### What is required
Pull out every line of text read from the rows below and copy each one unchanged, leaving the pictures out of your answer.

Data records
┏━━

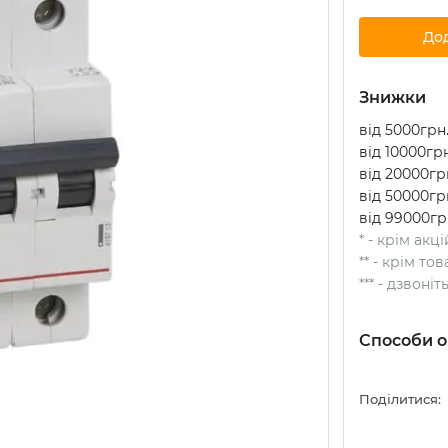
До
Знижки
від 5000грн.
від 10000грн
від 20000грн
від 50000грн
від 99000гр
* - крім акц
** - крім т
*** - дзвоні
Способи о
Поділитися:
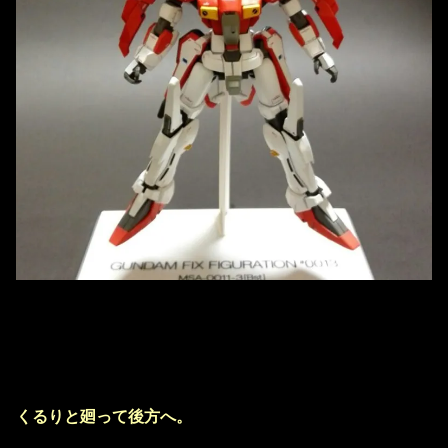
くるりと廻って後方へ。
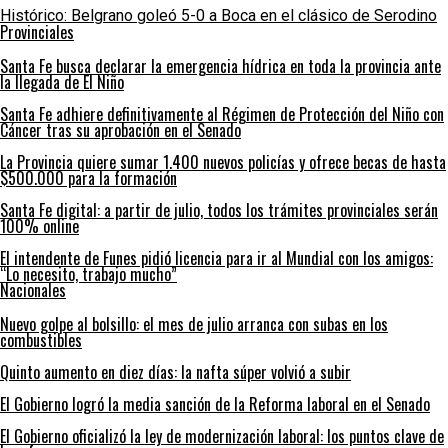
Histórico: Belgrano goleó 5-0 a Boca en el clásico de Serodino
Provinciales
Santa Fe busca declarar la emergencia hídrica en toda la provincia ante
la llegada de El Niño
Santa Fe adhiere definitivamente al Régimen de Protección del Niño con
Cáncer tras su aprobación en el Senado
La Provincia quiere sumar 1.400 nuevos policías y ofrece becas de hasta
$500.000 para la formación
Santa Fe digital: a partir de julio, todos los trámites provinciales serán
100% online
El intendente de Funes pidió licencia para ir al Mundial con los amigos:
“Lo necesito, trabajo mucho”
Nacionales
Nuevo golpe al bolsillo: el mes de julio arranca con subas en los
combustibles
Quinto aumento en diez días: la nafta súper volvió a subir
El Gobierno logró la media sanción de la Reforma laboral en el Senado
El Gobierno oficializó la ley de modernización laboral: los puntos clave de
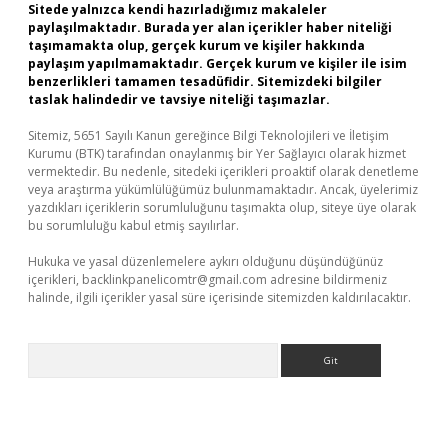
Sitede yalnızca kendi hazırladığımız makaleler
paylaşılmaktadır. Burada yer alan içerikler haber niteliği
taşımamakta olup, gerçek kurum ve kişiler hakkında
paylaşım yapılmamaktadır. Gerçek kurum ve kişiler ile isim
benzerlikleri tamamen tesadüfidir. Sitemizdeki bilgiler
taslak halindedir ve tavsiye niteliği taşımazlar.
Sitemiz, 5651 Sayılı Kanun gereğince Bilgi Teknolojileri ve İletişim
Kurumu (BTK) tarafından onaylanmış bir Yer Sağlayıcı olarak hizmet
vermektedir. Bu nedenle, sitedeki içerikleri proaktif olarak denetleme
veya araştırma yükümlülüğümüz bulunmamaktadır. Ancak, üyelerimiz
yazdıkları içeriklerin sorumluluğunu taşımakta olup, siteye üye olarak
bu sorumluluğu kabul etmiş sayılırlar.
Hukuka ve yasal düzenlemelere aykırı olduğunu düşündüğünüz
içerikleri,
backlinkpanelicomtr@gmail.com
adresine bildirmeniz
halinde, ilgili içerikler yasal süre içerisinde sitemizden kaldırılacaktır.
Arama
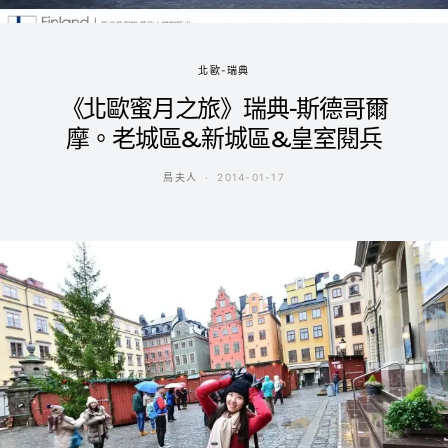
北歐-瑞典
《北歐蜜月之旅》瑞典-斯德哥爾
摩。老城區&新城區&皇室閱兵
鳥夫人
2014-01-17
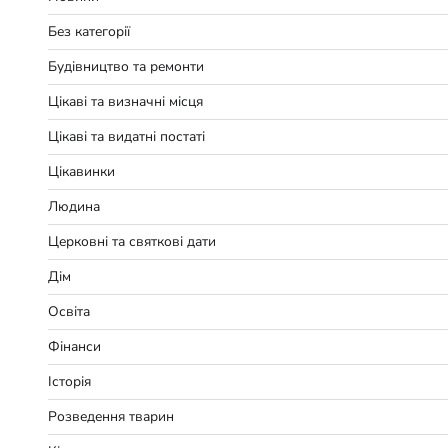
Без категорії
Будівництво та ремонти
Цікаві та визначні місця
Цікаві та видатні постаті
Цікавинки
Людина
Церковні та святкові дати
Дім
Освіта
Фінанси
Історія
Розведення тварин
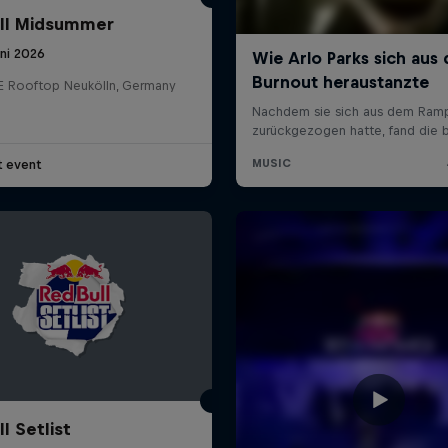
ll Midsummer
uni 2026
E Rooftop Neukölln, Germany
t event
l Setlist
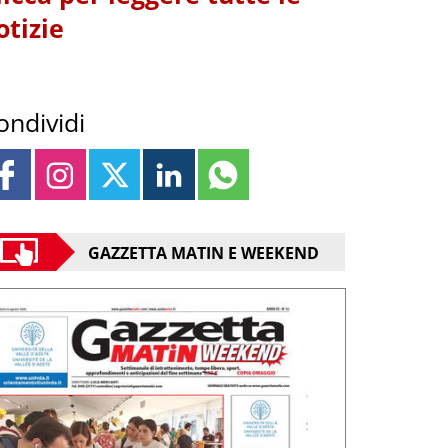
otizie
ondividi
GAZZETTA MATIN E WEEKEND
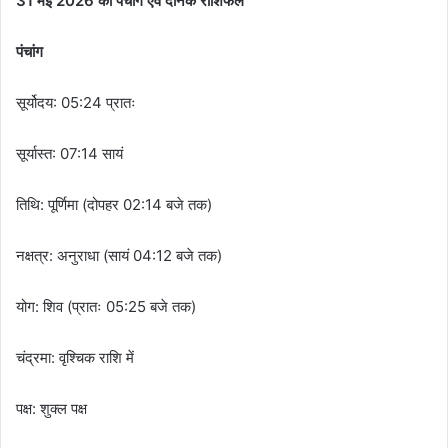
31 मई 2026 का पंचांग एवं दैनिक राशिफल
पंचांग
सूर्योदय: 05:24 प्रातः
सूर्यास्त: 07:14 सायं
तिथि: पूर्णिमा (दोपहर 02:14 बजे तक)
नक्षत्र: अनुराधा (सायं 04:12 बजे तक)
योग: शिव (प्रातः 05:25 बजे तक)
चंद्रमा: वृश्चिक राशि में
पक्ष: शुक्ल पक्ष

┗━━

### Solution to this problem
До
Знижки
від 5000грн.
від 10000грн
від 20000грн
від 50000грн
від 99000гр
* - крім акц
** - крім т
*** - дзвоні
Способи о
Поділитися:
くるりと廻って後方へ。
Histórico: Belgrano goleó 5-0 a Boca en el clásico de Serodino
Provinciales
Santa Fe busca declarar la emergencia hídrica en toda la provincia ante
la llegada de El Niño
Santa Fe adhiere definitivamente al Régimen de Protección del Niño con
Cáncer tras su aprobación en el Senado
La Provincia quiere sumar 1.400 nuevos policías y ofrece becas de hasta
$500.000 para la formación
Santa Fe digital: a partir de julio, todos los trámites provinciales serán
100% online
El intendente de Funes pidió licencia para ir al Mundial con los amigos:
“Lo necesito, trabajo mucho”
Nacionales
Nuevo golpe al bolsillo: el mes de julio arranca con subas en los
combustibles
Quinto aumento en diez días: la nafta súper volvió a subir
El Gobierno logró la media sanción de la Reforma laboral en el Senado
El Gobierno oficializó la ley de modernización laboral: los puntos clave de
Sitede yalnızca kendi hazırladığımız makaleler
paylaşılmaktadır. Burada yer alan içerikler haber niteliği
taşımamakta olup, gerçek kurum ve kişiler hakkında
paylaşım yapılmamaktadır. Gerçek kurum ve kişiler ile isim
benzerlikleri tamamen tesadüfidir. Sitemizdeki bilgiler
taslak halindedir ve tavsiye niteliği taşımazlar.
Sitemiz, 5651 Sayılı Kanun gereğince Bilgi Teknolojileri ve İletişim
Kurumu (BTK) tarafından onaylanmış bir Yer Sağlayıcı olarak hizmet
vermektedir. Bu nedenle, sitedeki içerikleri proaktif olarak denetleme
veya araştırma yükümlülüğümüz bulunmamaktadır. Ancak, üyelerimiz
yazdıkları içeriklerin sorumluluğunu taşımakta olup, siteye üye olarak
bu sorumluluğu kabul etmiş sayılırlar.
Hukuka ve yasal düzenlemelere aykırı olduğunu düşündüğünüz
içerikleri,
backlinkpanelicomtr@gmail.com
adresine bildirmeniz
halinde, ilgili içerikler yasal süre içerisinde sitemizden kaldırılacaktır.
Arama
北歐-瑞典
《北歐蜜月之旅》瑞典-斯德哥爾
摩。老城區&新城區&皇室閱兵
鳥夫人
2014-01-17
Без категорії
Будівництво та ремонти
Цікаві та визначні місця
Цікаві та видатні постаті
Цікавинки
Людина
Церковні та святкові дати
Дім
Освіта
Фінанси
Історія
Розведення тварин
ll Midsummer
uni 2026
E Rooftop Neukölln, Germany
t event
l Setlist
otizie
ondividi
GAZZETTA MATIN E WEEKEND
31 मई 2026 का पंचांग एवं दैनिक राशिफल
पंचांग
सूर्योदय: 05:24 प्रातः
सूर्यास्त: 07:14 सायं
तिथि: पूर्णिमा (दोपहर 02:14 बजे तक)
नक्षत्र: अनुराधा (सायं 04:12 बजे तक)
योग: शिव (प्रातः 05:25 बजे तक)
चंद्रमा: वृश्चिक राशि में
पक्ष: शुक्ल पक्ष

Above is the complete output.